What to Do If Someone You Know Is Raped
Please Don't Tell author Laura Tims on the experience that inspired her new book.
One in five. That’s the number of girls and women nationwide who have been raped.
Every woman probably has at least five other women they’re close to. Sisters, mothers, best friends. Which means there’s a pretty good chance that every woman has experienced the boiling mixture of rage, horror, and helplessness of something horrible happening to someone we love.
There’s a lot of incredible literature out there about what it’s like to be a rape survivor. All the Rage by Courtney Summers, Speak by Laurie Halse Anderson, and The Way I Used to Be by Amber Smith are some of my favorites. But sometimes it’s not you. Sometimes it’s the girl next to you, and all you want to do is help...but how?

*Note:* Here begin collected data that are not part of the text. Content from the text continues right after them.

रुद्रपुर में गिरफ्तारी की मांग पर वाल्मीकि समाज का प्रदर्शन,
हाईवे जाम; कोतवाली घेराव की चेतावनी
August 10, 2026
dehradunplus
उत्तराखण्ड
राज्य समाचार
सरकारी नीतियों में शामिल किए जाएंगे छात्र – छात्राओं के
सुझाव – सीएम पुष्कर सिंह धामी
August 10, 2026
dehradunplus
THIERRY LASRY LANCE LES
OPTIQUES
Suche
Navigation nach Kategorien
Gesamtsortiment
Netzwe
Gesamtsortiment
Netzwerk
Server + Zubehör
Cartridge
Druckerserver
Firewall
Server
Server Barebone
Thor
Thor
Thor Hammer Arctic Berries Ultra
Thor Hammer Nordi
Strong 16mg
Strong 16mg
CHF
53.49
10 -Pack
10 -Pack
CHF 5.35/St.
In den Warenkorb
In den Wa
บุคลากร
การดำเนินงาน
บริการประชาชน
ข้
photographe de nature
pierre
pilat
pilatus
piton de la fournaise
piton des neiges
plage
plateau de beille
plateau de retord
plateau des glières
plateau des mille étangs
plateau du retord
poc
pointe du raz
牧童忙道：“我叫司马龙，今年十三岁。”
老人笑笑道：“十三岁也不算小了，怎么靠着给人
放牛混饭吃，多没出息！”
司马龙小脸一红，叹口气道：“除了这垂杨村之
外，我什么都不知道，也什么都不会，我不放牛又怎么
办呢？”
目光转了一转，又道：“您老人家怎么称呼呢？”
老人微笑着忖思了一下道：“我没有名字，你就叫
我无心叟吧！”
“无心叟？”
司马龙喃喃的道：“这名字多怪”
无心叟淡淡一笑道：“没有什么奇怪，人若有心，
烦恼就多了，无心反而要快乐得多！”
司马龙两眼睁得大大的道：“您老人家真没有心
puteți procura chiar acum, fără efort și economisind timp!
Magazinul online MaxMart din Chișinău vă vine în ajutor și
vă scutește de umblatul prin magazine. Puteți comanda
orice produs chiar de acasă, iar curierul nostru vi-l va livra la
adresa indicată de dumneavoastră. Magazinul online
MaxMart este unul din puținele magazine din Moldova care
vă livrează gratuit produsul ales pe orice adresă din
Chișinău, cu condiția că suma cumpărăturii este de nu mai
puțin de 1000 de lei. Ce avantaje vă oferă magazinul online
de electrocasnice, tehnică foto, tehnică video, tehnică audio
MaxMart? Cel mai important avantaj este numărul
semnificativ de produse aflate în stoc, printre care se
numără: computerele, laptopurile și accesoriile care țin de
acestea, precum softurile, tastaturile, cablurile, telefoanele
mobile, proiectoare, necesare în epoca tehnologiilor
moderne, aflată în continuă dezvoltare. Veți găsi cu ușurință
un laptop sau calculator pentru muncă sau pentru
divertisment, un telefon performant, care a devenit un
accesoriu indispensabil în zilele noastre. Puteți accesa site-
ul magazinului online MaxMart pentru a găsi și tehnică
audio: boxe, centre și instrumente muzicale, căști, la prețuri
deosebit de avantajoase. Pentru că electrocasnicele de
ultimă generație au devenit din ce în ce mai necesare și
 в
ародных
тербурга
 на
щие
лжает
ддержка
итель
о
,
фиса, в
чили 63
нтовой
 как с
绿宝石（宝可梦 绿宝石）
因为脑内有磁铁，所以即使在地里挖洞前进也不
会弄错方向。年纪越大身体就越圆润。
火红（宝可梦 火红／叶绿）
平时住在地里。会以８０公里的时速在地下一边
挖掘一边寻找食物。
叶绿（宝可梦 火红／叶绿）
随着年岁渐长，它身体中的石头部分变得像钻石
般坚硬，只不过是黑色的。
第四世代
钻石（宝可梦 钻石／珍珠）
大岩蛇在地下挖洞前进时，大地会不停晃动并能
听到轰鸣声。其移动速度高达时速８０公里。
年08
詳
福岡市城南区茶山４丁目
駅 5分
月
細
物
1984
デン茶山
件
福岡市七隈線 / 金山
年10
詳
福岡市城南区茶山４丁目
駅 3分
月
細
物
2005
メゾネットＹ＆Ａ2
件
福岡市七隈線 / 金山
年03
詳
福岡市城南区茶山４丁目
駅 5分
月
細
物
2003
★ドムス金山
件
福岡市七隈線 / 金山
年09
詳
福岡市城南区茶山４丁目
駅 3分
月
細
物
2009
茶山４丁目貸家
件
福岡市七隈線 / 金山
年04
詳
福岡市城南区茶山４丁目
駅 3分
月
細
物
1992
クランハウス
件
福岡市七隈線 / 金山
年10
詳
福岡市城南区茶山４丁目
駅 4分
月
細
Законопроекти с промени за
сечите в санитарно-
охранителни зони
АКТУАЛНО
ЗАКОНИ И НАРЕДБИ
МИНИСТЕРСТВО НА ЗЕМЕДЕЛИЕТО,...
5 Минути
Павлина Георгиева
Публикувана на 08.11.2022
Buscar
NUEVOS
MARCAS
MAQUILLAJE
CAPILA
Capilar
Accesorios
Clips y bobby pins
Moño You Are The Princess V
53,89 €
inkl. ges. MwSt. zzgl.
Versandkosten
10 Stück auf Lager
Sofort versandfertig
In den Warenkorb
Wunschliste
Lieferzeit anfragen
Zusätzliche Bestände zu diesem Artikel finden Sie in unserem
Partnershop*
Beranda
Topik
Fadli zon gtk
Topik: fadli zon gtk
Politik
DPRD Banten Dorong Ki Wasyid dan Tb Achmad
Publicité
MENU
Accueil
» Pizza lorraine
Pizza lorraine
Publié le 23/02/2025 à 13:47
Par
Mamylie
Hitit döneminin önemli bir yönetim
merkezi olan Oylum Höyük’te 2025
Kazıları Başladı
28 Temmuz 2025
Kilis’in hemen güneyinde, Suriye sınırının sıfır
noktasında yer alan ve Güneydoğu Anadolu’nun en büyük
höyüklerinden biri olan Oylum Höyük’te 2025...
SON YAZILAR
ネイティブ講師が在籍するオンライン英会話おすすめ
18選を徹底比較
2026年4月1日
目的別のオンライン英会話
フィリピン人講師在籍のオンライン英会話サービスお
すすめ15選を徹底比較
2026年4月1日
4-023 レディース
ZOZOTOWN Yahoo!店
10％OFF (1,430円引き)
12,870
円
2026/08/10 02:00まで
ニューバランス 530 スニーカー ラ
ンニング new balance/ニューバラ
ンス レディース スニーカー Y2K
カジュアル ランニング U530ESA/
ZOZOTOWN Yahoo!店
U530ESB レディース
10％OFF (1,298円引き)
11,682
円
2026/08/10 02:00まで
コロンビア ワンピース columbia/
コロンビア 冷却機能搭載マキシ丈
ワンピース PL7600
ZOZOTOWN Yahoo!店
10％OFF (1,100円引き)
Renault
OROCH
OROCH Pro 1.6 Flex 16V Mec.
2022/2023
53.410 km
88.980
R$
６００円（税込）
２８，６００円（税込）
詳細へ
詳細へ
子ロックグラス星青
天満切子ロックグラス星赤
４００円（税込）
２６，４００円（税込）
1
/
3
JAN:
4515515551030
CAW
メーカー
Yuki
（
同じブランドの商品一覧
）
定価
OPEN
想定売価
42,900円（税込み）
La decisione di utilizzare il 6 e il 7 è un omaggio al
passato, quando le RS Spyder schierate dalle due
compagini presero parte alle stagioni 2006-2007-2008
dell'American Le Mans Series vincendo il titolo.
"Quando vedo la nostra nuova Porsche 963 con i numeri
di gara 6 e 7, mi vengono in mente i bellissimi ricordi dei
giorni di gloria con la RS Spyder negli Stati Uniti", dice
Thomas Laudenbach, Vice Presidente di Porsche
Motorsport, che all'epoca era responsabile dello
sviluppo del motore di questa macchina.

When I wrote Please Don't Tell about the turmoil a girl goes through when she learns her twin sister was raped, I was hoping that if Joy (the main character) could sort through those feelings, maybe I could too. Several of my friends have dealt with sexual assault. The explosion of emotions–anger, guilt, sadness–clearly want to go somewhere. You want to do something, even if it’s just thinking dark thoughts. Even if it's thinking "I could kill him..." Hasn’t this run through the mind of everyone who’s loved a rape survivor?
I wrote Please Don't Tell to find out what would happen if someone might have gone through with that thought, in a forgotten moment of drunken fury. What if that anger could make someone capable of something they’d never ordinarily do?
While I was writing Please Don't Tell my sophomore year of college, one of my classmates was raped by a fellow student. The rapist was allowed to stay on campus. The outpouring of rage was felt everywhere—in the flyers with the rapist's face that students slipped under dorm room doors, in the hunger strikes that others undertook. In an open meeting in front of the entire school, the survivor took the mic and asked the president of the college directly how he could do this to her. And yet, the rapist was never asked to leave our school.
It’s hard to have faith in the justice system when only about 6% of rapists will ever see jailtime. And that’s only for reported rapes. RAINN (Rape, Abuse and Incest National Network) estimates that 68% of sexual assaults are not reported to police. This is understandable, considering that rapists are often well-known to their victims and social groups, and reporting a rape runs the risk that you’ll be stigmatized or cast as a liar. There’s a cloud of secrecy and shame over rape that doesn’t apply to other crimes. But what happens when the person close to you asks you not to tell the authorities?
While it may feel like there’s nothing you can do to help, that’s far from the truth. Here's some advice for what to do when someone close to you tells you they’ve been sexually assaulted:
1. Reaffirming that you love them and that you’re their friend can help dispel fears that you’ll pull away at the difficult news.
2. Ask what you can do. If they can’t think of anything, you can always get specific. Smaller gestures (are you OK with a hug right now?) can be just as reassuring as broader questions (do you want to talk about it?). However, don’t start grilling them about what happened. They might not be comfortable sharing details like names and dates. If they want to keep things private, let them.
3. Research. It’s important to understand some basic truths about sexual assault in order to get a better idea what this means to your friend. The more you know, the better equipped you are to help.
4. Take care of yourself. Secondary survivors can be deeply affected. There are plenty of support groups for secondary survivors. You can also call RAINN’s hotline: 1-800-956-HOPE.
No matter how much it feels like there’s nothing you can do to fix things, your presence means more than you realize. Your support and love is a gift to the person you care about. Just by being there, you’re helping. Which means you’re not helpless at all.